Source code for climagrid.outputs.exporters

"""
Export helpers: write a climagrid environmental DataFrame to various formats.
"""

from __future__ import annotations

import json
from pathlib import Path

import pandas as pd

from climagrid.schema import COLUMN_MAP



[docs]
def to_dataframe(df: pd.DataFrame) -> pd.DataFrame:
    """
    Return the DataFrame as-is after schema validation.

    Useful as a no-op endpoint that confirms the DataFrame conforms
    to the climagrid schema without writing to disk.
    """
    from climagrid.schema import validate_dataframe
    errors = validate_dataframe(df)
    if errors:
        import warnings
        warnings.warn(
            "Schema validation warnings:\n" + "\n".join(f"  - {e}" for e in errors),
            UserWarning,
            stacklevel=2,
        )

◆ Problems to solve
• A. Answer each question from the climagrid exporters source code.
(i) Which module is COLUMN_MAP imported from?
(ii) What warning category does to_dataframe pass to warnings.warn?
(iii) What value is given for stacklevel in that call?
• B. For each statement, say whether it agrees with the climagrid exporters source code, and quote the words that decide it.
(i) The module imports pandas under the name pd.
(ii) The to_dataframe function writes the DataFrame to disk.
(iii) The warning message in to_dataframe begins with "Schema validation warnings:".
• C. Write the next part of the climagrid exporters source code, starting after its last line.

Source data
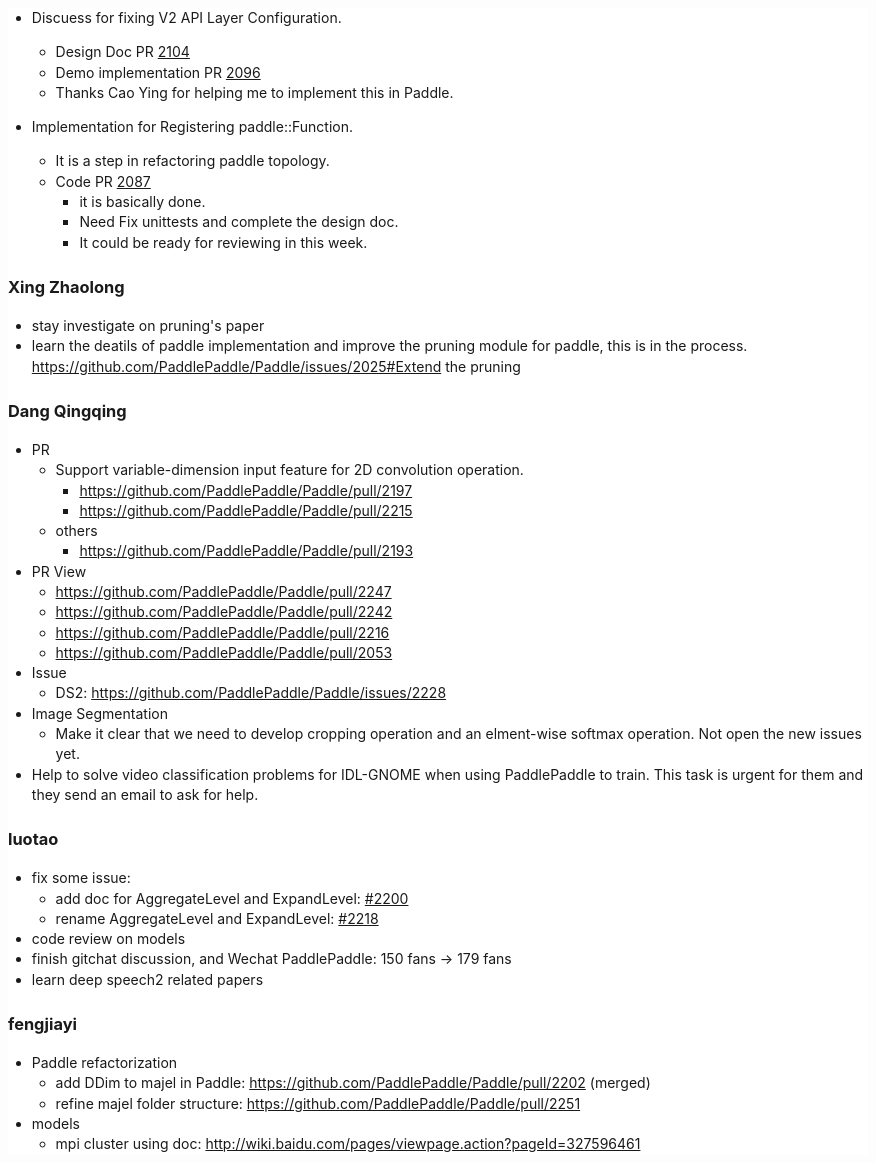 * Discuess for fixing V2 API Layer Configuration.
  * Design Doc PR [2104](https://github.com/PaddlePaddle/Paddle/pull/2104)
  * Demo implementation PR [2096](https://github.com/PaddlePaddle/Paddle/pull/2096)
  * Thanks Cao Ying for helping me to implement this in Paddle.

* Implementation for Registering paddle::Function.
  * It is a step in refactoring paddle topology.
  * Code PR [2087](https://github.com/PaddlePaddle/Paddle/pull/2087)
    * it is basically done.
    * Need Fix unittests and complete the design doc.
    * It could be ready for reviewing in this week.
### Xing Zhaolong
- stay investigate on pruning's paper 
- learn the deatils of paddle implementation and improve the pruning module for paddle, this is in the process. https://github.com/PaddlePaddle/Paddle/issues/2025#Extend the pruning

### Dang Qingqing
- PR
  - Support variable-dimension input feature for 2D convolution operation.
     - https://github.com/PaddlePaddle/Paddle/pull/2197
     - https://github.com/PaddlePaddle/Paddle/pull/2215
  - others
     - https://github.com/PaddlePaddle/Paddle/pull/2193
- PR View
  - https://github.com/PaddlePaddle/Paddle/pull/2247
  - https://github.com/PaddlePaddle/Paddle/pull/2242
  - https://github.com/PaddlePaddle/Paddle/pull/2216
  - https://github.com/PaddlePaddle/Paddle/pull/2053
- Issue
  - DS2: https://github.com/PaddlePaddle/Paddle/issues/2228
- Image Segmentation
  - Make it clear that we need to develop cropping operation and an elment-wise softmax operation. Not open the new issues yet.
- Help to solve video classification problems for IDL-GNOME when using PaddlePaddle to train. This task is urgent for them and they send an email to ask for help.

### luotao 
- fix some issue:
  - add doc for AggregateLevel and ExpandLevel: [#2200](https://github.com/PaddlePaddle/Paddle/pull/2200)
  - rename AggregateLevel and ExpandLevel: [#2218](https://github.com/PaddlePaddle/Paddle/pull/2218) 
- code review on models
- finish gitchat discussion, and Wechat PaddlePaddle: 150 fans -> 179 fans 
- learn deep speech2 related papers

### fengjiayi
- Paddle refactorization
  - add DDim to majel in Paddle: https://github.com/PaddlePaddle/Paddle/pull/2202 (merged)
  - refine majel folder structure: https://github.com/PaddlePaddle/Paddle/pull/2251
- models
  - mpi cluster using doc: http://wiki.baidu.com/pages/viewpage.action?pageId=327596461
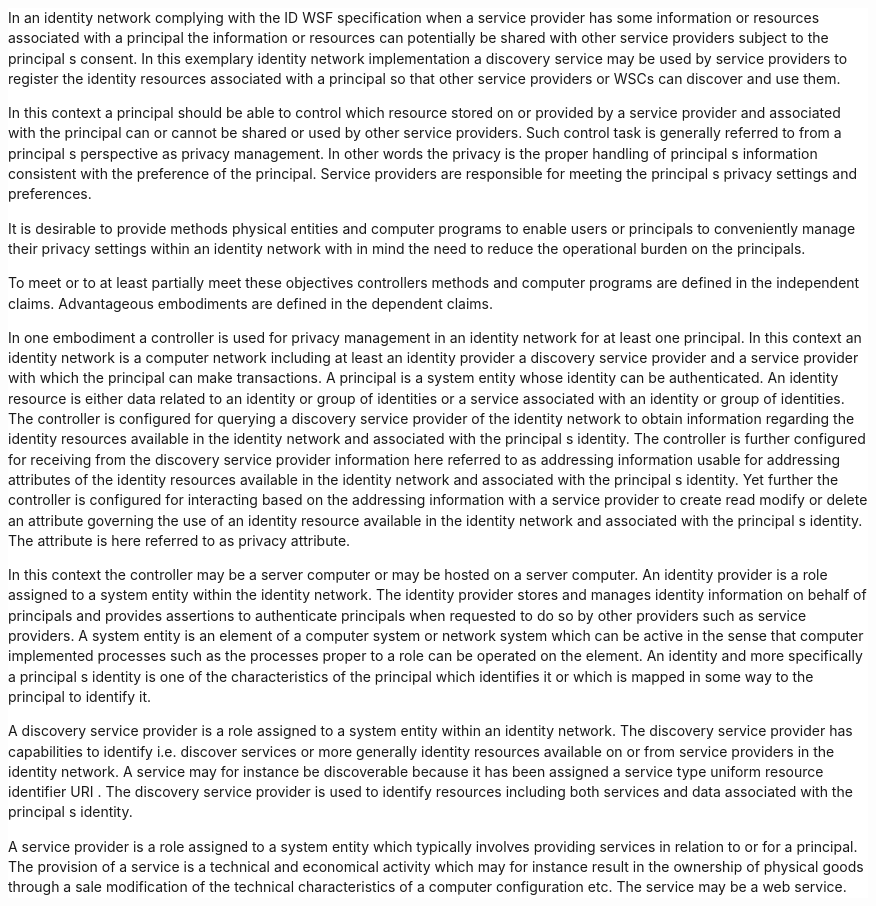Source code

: In an identity network complying with the ID WSF specification when a service provider has some information or resources associated with a principal the information or resources can potentially be shared with other service providers subject to the principal s consent. In this exemplary identity network implementation a discovery service may be used by service providers to register the identity resources associated with a principal so that other service providers or WSCs can discover and use them.

In this context a principal should be able to control which resource stored on or provided by a service provider and associated with the principal can or cannot be shared or used by other service providers. Such control task is generally referred to from a principal s perspective as privacy management. In other words the privacy is the proper handling of principal s information consistent with the preference of the principal. Service providers are responsible for meeting the principal s privacy settings and preferences.

It is desirable to provide methods physical entities and computer programs to enable users or principals to conveniently manage their privacy settings within an identity network with in mind the need to reduce the operational burden on the principals.

To meet or to at least partially meet these objectives controllers methods and computer programs are defined in the independent claims. Advantageous embodiments are defined in the dependent claims.

In one embodiment a controller is used for privacy management in an identity network for at least one principal. In this context an identity network is a computer network including at least an identity provider a discovery service provider and a service provider with which the principal can make transactions. A principal is a system entity whose identity can be authenticated. An identity resource is either data related to an identity or group of identities or a service associated with an identity or group of identities. The controller is configured for querying a discovery service provider of the identity network to obtain information regarding the identity resources available in the identity network and associated with the principal s identity. The controller is further configured for receiving from the discovery service provider information here referred to as addressing information usable for addressing attributes of the identity resources available in the identity network and associated with the principal s identity. Yet further the controller is configured for interacting based on the addressing information with a service provider to create read modify or delete an attribute governing the use of an identity resource available in the identity network and associated with the principal s identity. The attribute is here referred to as privacy attribute.

In this context the controller may be a server computer or may be hosted on a server computer. An identity provider is a role assigned to a system entity within the identity network. The identity provider stores and manages identity information on behalf of principals and provides assertions to authenticate principals when requested to do so by other providers such as service providers. A system entity is an element of a computer system or network system which can be active in the sense that computer implemented processes such as the processes proper to a role can be operated on the element. An identity and more specifically a principal s identity is one of the characteristics of the principal which identifies it or which is mapped in some way to the principal to identify it.

A discovery service provider is a role assigned to a system entity within an identity network. The discovery service provider has capabilities to identify i.e. discover services or more generally identity resources available on or from service providers in the identity network. A service may for instance be discoverable because it has been assigned a service type uniform resource identifier URI . The discovery service provider is used to identify resources including both services and data associated with the principal s identity.

A service provider is a role assigned to a system entity which typically involves providing services in relation to or for a principal. The provision of a service is a technical and economical activity which may for instance result in the ownership of physical goods through a sale modification of the technical characteristics of a computer configuration etc. The service may be a web service.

◆ Answers in order
• A.
(i) climagrid.schema
(ii) UserWarning
(iii) 2

• B.
(i) Yes: "import pandas as pd"
(ii) No: "confirms the DataFrame conforms to the climagrid schema without writing to disk"
(iii) Yes: "Schema validation warnings:\n"

• C.
    return df




[docs]
def to_csv(df: pd.DataFrame, path: str | Path, **kwargs) -> Path:
    """
    Write the DataFrame to a CSV file.

    Parameters
    ----------
    df:
        climagrid environmental DataFrame.
    path:
        Output file path (will create parent directories).
    **kwargs:
        Passed to pandas.DataFrame.to_csv().

    Returns
    -------
    Path
        Absolute path of the written file.
    """
    path = Path(path)
    path.parent.mkdir(parents=True, exist_ok=True)
    kwargs.setdefault("index", False)
    df.to_csv(path, **kwargs)
    return path.resolve()




[docs]
def to_parquet(df: pd.DataFrame, path: str | Path, **kwargs) -> Path:
    """
    Write the DataFrame to a Parquet file (column-oriented, compressed).

    Parquet is recommended for time ranges > 30 days or > 100 assets.

    Parameters
    ----------
    df:
        climagrid environmental DataFrame.
    path:
        Output file path.
    **kwargs:
        Passed to pandas.DataFrame.to_parquet().

    Returns
    -------
    Path
        Absolute path of the written file.
    """
    path = Path(path)
    path.parent.mkdir(parents=True, exist_ok=True)
    kwargs.setdefault("index", False)
    kwargs.setdefault("compression", "snappy")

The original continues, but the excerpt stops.